Quotes I live by:

"Nothing in all the world is more dangerous than sincere ignorance and conscientious stupidity"~Rev. Dr. Martin Luther King

"Not to know is bad. Not to want to know is worse. Not to hope is unthinkable. Not to care is unforgivable"~Nigerian saying

"I don't want you to do it because you're weak, I want you to do it because you know I'm right"~Dabney Coleman as Mark Winslow in the film Modern Problems

Friday, August 21, 2009

Healthcare Reform: Letter to my U.S. Congressman -- Rep. Rick Boucher (D-VA)

I am writing on behalf of my family, to tell you of our struggles with the current healthcare system and why we are strong supporters of single-payer coverage for everyone, financed though taxes like Medicare. We believe healthcare should be treated not as a corporate commodity, but as a community necessity, like police and fire departments, transportation, and public schools, but with federal funding so that members of less affluent communities have the same access to care.

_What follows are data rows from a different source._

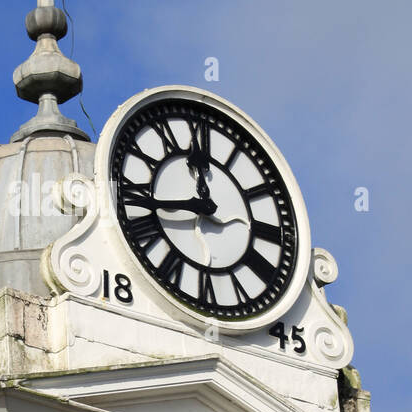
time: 11:42
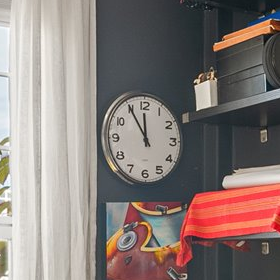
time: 11:54
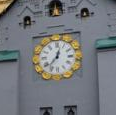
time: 12:37
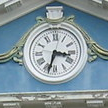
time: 3:32
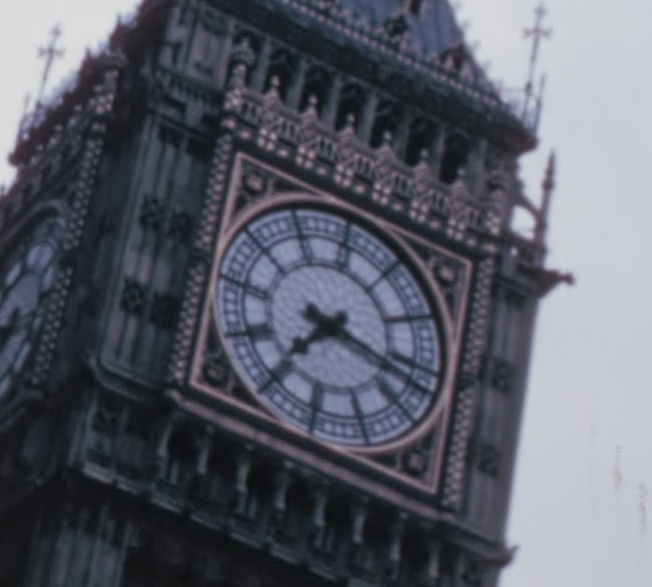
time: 7:17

On your website you state a preference for a "co-op" instead of a public option, but that provision is needed for working-class people who are above income limits to qualify for Medcaid and still can't afford health insurance. My family is in that category, with my younger kids qualifying for Medicaid, but my oldest left with nothing after turning 19. She has several health issues, including a genetic condition inherited from me, that isn't disabling if monitored and managed, but needs daily prescription medication. After years without adequate treatment, my condition progressed until I am now on SSI with Medicaid, but I would rather have had access to care and not have become disabled in the first place. Ironically, that now qualifies me for healthcare which, if available when I was still relatively healthy, would've allowed me to now be productive and able to work, better able to take care of my kids, and would cost less to the govenrment for my medical treatment.

My husband works at least 40-50 hours a week, but has no coverage, relying on the free clinic with it's limited resources and services to treat his high-blood pressure and other health issues. His net income is only $1800/month for our family of four, and after bills, food, and gas to get to work, we're barely able to break even, much less pay for health insurance, even a "co-op." My adult daughter and her husband have a similar situation. He works full-time at a factory, also can't afford insurance, and she has a pronounced sensory/learning disability that makes it hard to find work. Plus any additional income, even from a fast food job, would put her over the free clinic's limit, and she'd have no health care or the medicine she needs.

The free clinic income ceiling is currently $18,941 for a family of two and $28,665 for four, so there are hoards of people who don't even have that option and still can't afford insurance. Free clinics also have limited services not even equivalent to a basic general practitioner, is not adequate for those with more than the most basic of needs, and does not cover emergency or in-patient services. That was my only resource when I broke my ankle and spent almost 2 weeks unable to walk before I could be treated, hoping it was just a bad sprain. My husband has been a valued employee at a small family-owned business for 13 years, and almost every year, his employer asks us to find out how much he can give in a small raise that won't knock us out of his free clinic eligibility, and the kids' and mine for Medicaid. It's usually not more than about $10/week, which no where near balances rising costs.

My youngest child also has my genetic medical condition and needs to take medicine and have levels monitored frequently with blood tests. She has the same sensory/learning disability as my adult daughter, along with some developmental issues for which she has been in therapy since 18 months old. But though nothing is severe enough that she would qualify now as "totally disabled" for SSI, like my older daughter it will impact her advancement in education and her options for employment. There is no job my oldest could get that would offer health coverage or pay enough for her to afford it herself. I fear for both my girls that if there is no help for those of us who can't afford health insurance, they will wind up like me, permanantly and totally disabled and costing the government more than if I was still only mildly disabled and able to work and contribute through taxes.

You mentioned Medicare's low reimbursement rates and their negative affects on providers in lower-income areas. The inclusion of younger and, on average, healthier people who are still working and could contribute to the program while needing less care will increase revenue, allowing reimbursement rates to be raised. We all know that hospitals inflate bills for everyone else to offset costs of treating others eligible for charity write-offs, filing for bankruptcy, or who just default on payment. This practice also affects current government-run medical programs. Recently, I had to go to the ER, drove myself, and had nothing besides a simple 5 minute EKG and a blood test. My condition had stabilized and my tests were OK, so they sent me home -- Medicaid was billed almost $2000. The same blood test is $60 at my doctor's office.

Taxpayers are already paying for the uninsured now, whether in extra costs billed to Medicaid/Medicare, or directly as increased insurance premiums. If everyone is covered, all will have access to care that can minimize, or even prevent future health problems, keeping our workforce larger and more productive. More people staying healthy and working means more tax revenue for all programs, as well as more money earned to circulate and strengthen the economy. The current system subsidizes private insurance companies that overcharge policyholders to cover 30% overhead and make a handful of executives multi-millionaires, and still denies treatment. Money paid for premiums would instead be better spent on a program for all, keeping millions more people healthy and contributing members of society. That can only be better for America.